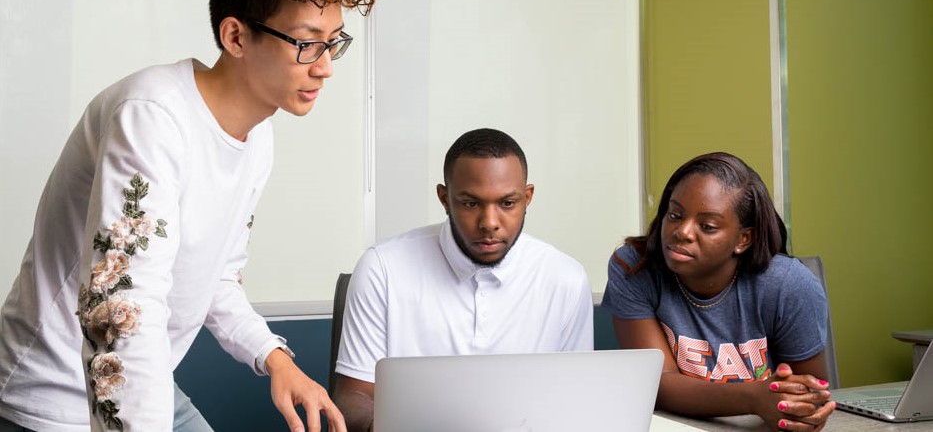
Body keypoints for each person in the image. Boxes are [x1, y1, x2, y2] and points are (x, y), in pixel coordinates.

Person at [0, 0, 385, 431]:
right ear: (235, 36)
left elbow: (216, 277)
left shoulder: (257, 136)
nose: (325, 65)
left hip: (149, 370)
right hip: (55, 392)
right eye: (306, 42)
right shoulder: (152, 116)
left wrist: (274, 358)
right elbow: (121, 309)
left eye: (333, 40)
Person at [332, 128, 594, 432]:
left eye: (507, 203)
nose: (490, 223)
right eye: (471, 204)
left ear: (527, 197)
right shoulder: (382, 268)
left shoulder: (565, 278)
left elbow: (574, 398)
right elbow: (354, 395)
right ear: (445, 198)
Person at [602, 152, 835, 432]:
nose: (683, 231)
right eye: (674, 215)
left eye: (707, 226)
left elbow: (810, 396)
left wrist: (800, 408)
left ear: (743, 239)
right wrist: (755, 397)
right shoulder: (634, 267)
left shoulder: (789, 284)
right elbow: (656, 382)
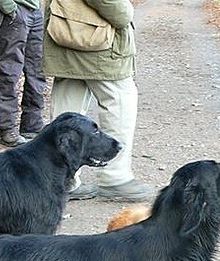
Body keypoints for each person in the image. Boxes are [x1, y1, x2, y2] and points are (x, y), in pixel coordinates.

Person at [41, 0, 153, 201]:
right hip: (97, 37)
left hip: (65, 29)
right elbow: (113, 7)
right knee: (119, 99)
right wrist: (123, 12)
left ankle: (62, 179)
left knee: (68, 101)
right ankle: (115, 177)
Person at [0, 0, 47, 146]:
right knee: (10, 72)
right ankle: (6, 128)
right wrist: (10, 9)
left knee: (37, 70)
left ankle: (32, 125)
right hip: (16, 12)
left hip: (36, 12)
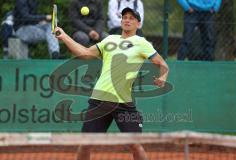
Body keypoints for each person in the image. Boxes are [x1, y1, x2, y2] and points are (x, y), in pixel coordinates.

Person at [55, 7, 169, 160]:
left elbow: (162, 64)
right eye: (124, 17)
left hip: (124, 103)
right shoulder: (109, 39)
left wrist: (163, 76)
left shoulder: (142, 43)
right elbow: (85, 54)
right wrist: (64, 36)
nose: (127, 20)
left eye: (131, 18)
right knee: (85, 143)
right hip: (99, 100)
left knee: (135, 144)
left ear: (138, 24)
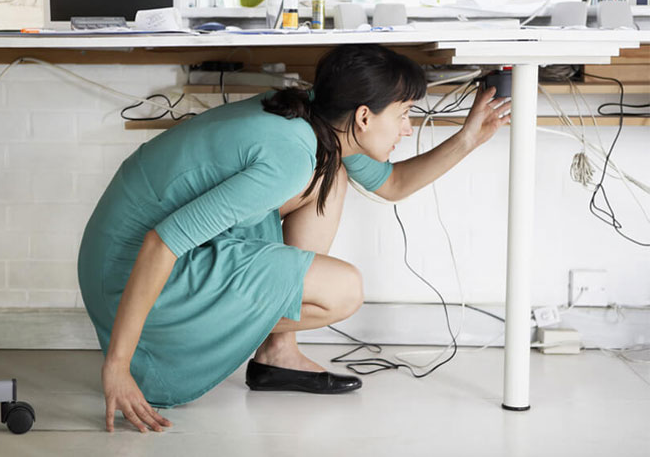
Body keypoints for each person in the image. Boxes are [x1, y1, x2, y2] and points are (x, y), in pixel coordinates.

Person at [77, 44, 511, 433]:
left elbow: (392, 184)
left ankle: (277, 355)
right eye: (403, 114)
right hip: (130, 273)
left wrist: (468, 138)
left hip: (131, 255)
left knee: (333, 175)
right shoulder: (290, 157)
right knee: (344, 292)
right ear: (363, 117)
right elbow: (162, 242)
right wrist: (117, 366)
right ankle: (180, 341)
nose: (407, 129)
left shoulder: (312, 117)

_____

What you will do = If a line in the data above holds the string "ankle", report that line.

Response to this exercise =
left ankle: (62, 179)
right ankle: (115, 177)
right ankle: (6, 128)
left ankle: (32, 125)
left ankle: (277, 355)
right ankle: (180, 341)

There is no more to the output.